Task material:
= = = =

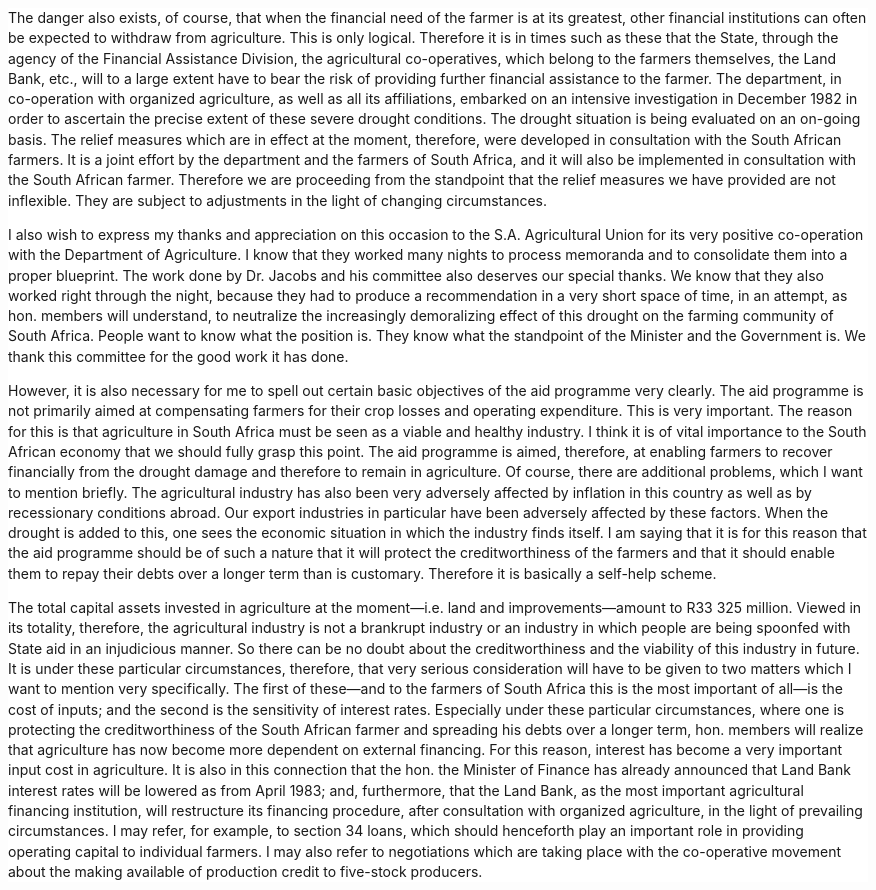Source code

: <p>The danger also exists, of course, that when the financial need of the farmer is at its greatest, other financial institutions can often be expected to withdraw from agriculture. This is only logical. Therefore it is in times such as these that the State, through the agency of the Financial Assistance Division, the agricultural co-operatives, which belong to the farmers themselves, the Land Bank, etc., will to a large extent have to bear the risk of providing further financial assistance to the farmer. The department, in co-operation with organized agriculture, as well as all its affiliations, embarked on an intensive investigation in December 1982 in <span class="col_7973-7974" refersTo="page_0493"/>order to ascertain the precise extent of these severe drought conditions. The drought situation is being evaluated on an on-going basis. The relief measures which are in effect at the moment, therefore, were developed in consultation with the South African farmers. It is a joint effort by the department and the farmers of South Africa, and it will also be implemented in consultation with the South African farmer. Therefore we are proceeding from the standpoint that the relief measures we have provided are not inflexible. They are subject to adjustments in the light of changing circumstances.</p>

<p>I also wish to express my thanks and appreciation on this occasion to the S.A. Agricultural Union for its very positive co-operation with the Department of Agriculture. I know that they worked many nights to process memoranda and to consolidate them into a proper blueprint. The work done by Dr. Jacobs and his committee also deserves our special thanks. We know that they also worked right through the night, because they had to produce a recommendation in a very short space of time, in an attempt, as hon. members will understand, to neutralize the increasingly demoralizing effect of this drought on the farming community of South Africa. People want to know what the position is. They know what the standpoint of the Minister and the Government is. We thank this committee for the good work it has done.</p>

<p>However, it is also necessary for me to spell out certain basic objectives of the aid programme very clearly. The aid programme is not primarily aimed at compensating farmers for their crop losses and operating expenditure. This is very important. The reason for this is that agriculture in South Africa must be seen as a viable and healthy industry. I think it is of vital importance to the South African economy that we should fully grasp this point. The aid programme is aimed, therefore, at enabling farmers to recover financially from the drought damage and therefore to remain in agriculture. Of course, there are additional problems, which I want to mention briefly. The agricultural industry has also been very adversely affected by inflation in this country as well as by recessionary conditions abroad. Our export industries in particular have been adversely affected by these factors. When the drought is added to this, one sees the economic situation in which the industry finds itself. I am saying that it is for this reason that the aid programme should be of such a nature that it will protect the creditworthiness of the farmers and that it should enable them to repay their debts over a longer term than is customary. Therefore it is basically a self-help scheme.</p>

<p>The total capital assets invested in agriculture at the moment&#x2014;i.e. land and improvements&#x2014;amount to R33 325 million. Viewed in its totality, therefore, the agricultural industry is not a brankrupt industry or an industry in which people are being spoonfed with State aid in an injudicious manner. So there can be no doubt about the creditworthiness and the viability of this industry in future. It is under these particular circumstances, therefore, that very serious consideration will have to be given to two matters which I want to mention very specifically. The first of these&#x2014;and to the farmers of South Africa this is the most important of all&#x2014;is the cost of inputs; and the second is the sensitivity of interest rates. Especially under these particular circumstances, where one is protecting the creditworthiness of the South African farmer and spreading his debts over a longer term, hon. members will realize that agriculture has now become more dependent on external financing. For this reason, interest has become a very important input cost in agriculture. It is also in this connection that the hon. the Minister of Finance has already announced that Land Bank interest rates will be lowered as from April 1983; and, furthermore, that the Land Bank, as the most important agricultural financing institution, will restructure its financing procedure, after consultation with organized agriculture, in the light of prevailing circumstances. I may refer, for example, to section 34 loans, which should henceforth play an important role in providing operating capital to individual farmers. I may also refer to negotiations which are taking place with the co-operative movement about the making available of production credit to five-stock producers.</p>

= = = =

Task to complete: Reproduce the records above character for character, omitting the pictures from your answer.

Exercise solution:
Source code

: <p>The danger also exists, of course, that when the financial need of the farmer is at its greatest, other financial institutions can often be expected to withdraw from agriculture. This is only logical. Therefore it is in times such as these that the State, through the agency of the Financial Assistance Division, the agricultural co-operatives, which belong to the farmers themselves, the Land Bank, etc., will to a large extent have to bear the risk of providing further financial assistance to the farmer. The department, in co-operation with organized agriculture, as well as all its affiliations, embarked on an intensive investigation in December 1982 in <span class="col_7973-7974" refersTo="page_0493"/>order to ascertain the precise extent of these severe drought conditions. The drought situation is being evaluated on an on-going basis. The relief measures which are in effect at the moment, therefore, were developed in consultation with the South African farmers. It is a joint effort by the department and the farmers of South Africa, and it will also be implemented in consultation with the South African farmer. Therefore we are proceeding from the standpoint that the relief measures we have provided are not inflexible. They are subject to adjustments in the light of changing circumstances.</p>

<p>I also wish to express my thanks and appreciation on this occasion to the S.A. Agricultural Union for its very positive co-operation with the Department of Agriculture. I know that they worked many nights to process memoranda and to consolidate them into a proper blueprint. The work done by Dr. Jacobs and his committee also deserves our special thanks. We know that they also worked right through the night, because they had to produce a recommendation in a very short space of time, in an attempt, as hon. members will understand, to neutralize the increasingly demoralizing effect of this drought on the farming community of South Africa. People want to know what the position is. They know what the standpoint of the Minister and the Government is. We thank this committee for the good work it has done.</p>

<p>However, it is also necessary for me to spell out certain basic objectives of the aid programme very clearly. The aid programme is not primarily aimed at compensating farmers for their crop losses and operating expenditure. This is very important. The reason for this is that agriculture in South Africa must be seen as a viable and healthy industry. I think it is of vital importance to the South African economy that we should fully grasp this point. The aid programme is aimed, therefore, at enabling farmers to recover financially from the drought damage and therefore to remain in agriculture. Of course, there are additional problems, which I want to mention briefly. The agricultural industry has also been very adversely affected by inflation in this country as well as by recessionary conditions abroad. Our export industries in particular have been adversely affected by these factors. When the drought is added to this, one sees the economic situation in which the industry finds itself. I am saying that it is for this reason that the aid programme should be of such a nature that it will protect the creditworthiness of the farmers and that it should enable them to repay their debts over a longer term than is customary. Therefore it is basically a self-help scheme.</p>

<p>The total capital assets invested in agriculture at the moment&#x2014;i.e. land and improvements&#x2014;amount to R33 325 million. Viewed in its totality, therefore, the agricultural industry is not a brankrupt industry or an industry in which people are being spoonfed with State aid in an injudicious manner. So there can be no doubt about the creditworthiness and the viability of this industry in future. It is under these particular circumstances, therefore, that very serious consideration will have to be given to two matters which I want to mention very specifically. The first of these&#x2014;and to the farmers of South Africa this is the most important of all&#x2014;is the cost of inputs; and the second is the sensitivity of interest rates. Especially under these particular circumstances, where one is protecting the creditworthiness of the South African farmer and spreading his debts over a longer term, hon. members will realize that agriculture has now become more dependent on external financing. For this reason, interest has become a very important input cost in agriculture. It is also in this connection that the hon. the Minister of Finance has already announced that Land Bank interest rates will be lowered as from April 1983; and, furthermore, that the Land Bank, as the most important agricultural financing institution, will restructure its financing procedure, after consultation with organized agriculture, in the light of prevailing circumstances. I may refer, for example, to section 34 loans, which should henceforth play an important role in providing operating capital to individual farmers. I may also refer to negotiations which are taking place with the co-operative movement about the making available of production credit to five-stock producers.</p>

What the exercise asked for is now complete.